Nie żyje jeden z czołowych dowódców wspieranego przez Iran radykalnego ugrupowania Islamski Dżihad: jak podają miejscowe źródła, 42-letni Baha Abu Al-Atta zginął dzisiaj nad ranem w Strefie Gazy, we własnym domu, w rezultacie precyzyjnego izraelskiego ataku lotniczego.
Śmierć Al-Atty potwierdził Islamski Dżihad. Jak głosi komunikat ugrupowania: Al-Atta zginął w mieście Gaza podczas dokonywania "heroicznego czynu". Żadnych bliższych szczegółów nie podano.
Islamski Dżihad zapowiedział natomiast w komunikacie zemstę wobec - jak to ujęto - "syjonistycznego bytu" - i już kilka minut później ze Strefy Gazy wystrzelono w kierunku terytorium Izraela kilkanaście rakiet.
Według ministerstwa zdrowia Strefy Gazy, w izraelskim ataku zginęli mężczyzna i kobieta, dwie inne osoby zostały ranne. Zaatakowany budynek został częściowo zniszczony.
Komunikat izraelskiego dowództwa wojskowego stwierdza, że atak został przeprowadzony na polecenie premiera Benjamina Netanjahu, który obarczał Al-Attę odpowiedzialnością za ataki rakietowe i za pomocą dronów oraz ostrzał snajperski terytorium Izraela.
Abu Al-Atta był odpowiedzialny za większość działań Palestyńskiego Islamskiego Dżihadu w Strefie Gazy i był tykającą bombą - podano w komunikacie.
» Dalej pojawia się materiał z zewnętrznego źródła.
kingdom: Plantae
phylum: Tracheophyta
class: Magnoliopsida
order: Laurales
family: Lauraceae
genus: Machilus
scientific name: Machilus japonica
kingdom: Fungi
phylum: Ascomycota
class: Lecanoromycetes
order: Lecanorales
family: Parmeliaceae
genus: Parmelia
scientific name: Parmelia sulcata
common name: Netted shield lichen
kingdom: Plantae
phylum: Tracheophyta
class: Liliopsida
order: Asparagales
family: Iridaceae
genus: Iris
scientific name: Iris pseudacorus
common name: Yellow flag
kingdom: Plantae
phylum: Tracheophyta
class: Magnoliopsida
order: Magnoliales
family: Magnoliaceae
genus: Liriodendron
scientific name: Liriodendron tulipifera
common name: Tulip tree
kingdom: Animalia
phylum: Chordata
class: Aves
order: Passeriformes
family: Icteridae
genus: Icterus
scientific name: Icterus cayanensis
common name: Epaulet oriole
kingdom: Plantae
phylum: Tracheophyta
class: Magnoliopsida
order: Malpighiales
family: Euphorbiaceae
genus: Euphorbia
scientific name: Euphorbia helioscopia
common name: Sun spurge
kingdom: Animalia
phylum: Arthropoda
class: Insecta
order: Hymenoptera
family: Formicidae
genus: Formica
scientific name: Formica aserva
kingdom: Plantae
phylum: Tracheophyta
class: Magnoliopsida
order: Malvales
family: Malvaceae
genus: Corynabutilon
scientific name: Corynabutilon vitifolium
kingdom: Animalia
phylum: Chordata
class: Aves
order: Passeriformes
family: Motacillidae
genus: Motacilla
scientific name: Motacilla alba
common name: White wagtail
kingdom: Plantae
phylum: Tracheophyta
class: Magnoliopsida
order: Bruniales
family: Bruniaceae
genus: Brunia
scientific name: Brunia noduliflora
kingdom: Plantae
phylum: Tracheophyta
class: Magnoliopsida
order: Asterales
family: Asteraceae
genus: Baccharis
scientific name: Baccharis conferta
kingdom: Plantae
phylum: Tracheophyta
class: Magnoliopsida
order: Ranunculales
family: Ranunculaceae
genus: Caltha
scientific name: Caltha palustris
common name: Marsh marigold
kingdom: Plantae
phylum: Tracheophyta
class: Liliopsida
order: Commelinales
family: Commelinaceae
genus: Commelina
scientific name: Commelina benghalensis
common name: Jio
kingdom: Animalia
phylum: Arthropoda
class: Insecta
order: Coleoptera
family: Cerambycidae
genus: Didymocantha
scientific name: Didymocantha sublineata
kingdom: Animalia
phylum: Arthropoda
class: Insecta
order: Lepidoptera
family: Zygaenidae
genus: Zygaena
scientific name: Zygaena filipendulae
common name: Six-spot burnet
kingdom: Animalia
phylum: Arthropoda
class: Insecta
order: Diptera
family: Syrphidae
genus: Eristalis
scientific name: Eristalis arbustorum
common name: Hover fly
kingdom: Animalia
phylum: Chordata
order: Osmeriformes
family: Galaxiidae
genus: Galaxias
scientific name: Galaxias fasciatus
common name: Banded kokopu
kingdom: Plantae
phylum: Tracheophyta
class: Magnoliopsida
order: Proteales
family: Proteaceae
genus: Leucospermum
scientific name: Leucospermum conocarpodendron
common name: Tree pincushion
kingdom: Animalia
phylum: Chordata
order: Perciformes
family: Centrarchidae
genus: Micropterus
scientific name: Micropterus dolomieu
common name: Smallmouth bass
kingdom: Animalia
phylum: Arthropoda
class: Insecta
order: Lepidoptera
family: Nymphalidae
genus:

Według oświadczenia, Al-Atta miał również planować dokonanie "w najbliższej przyszłości ataków terrorystycznych różnymi środkami".
Reuters zauważa, że zabicie Bahy Abu Al-Atty może stworzyć nowe problemy dla rządzącego w Gazie palestyńskiego Hamasu, który usiłuje utrzymać kruchy rozejm z Izraelem po wojnie z 2014 roku.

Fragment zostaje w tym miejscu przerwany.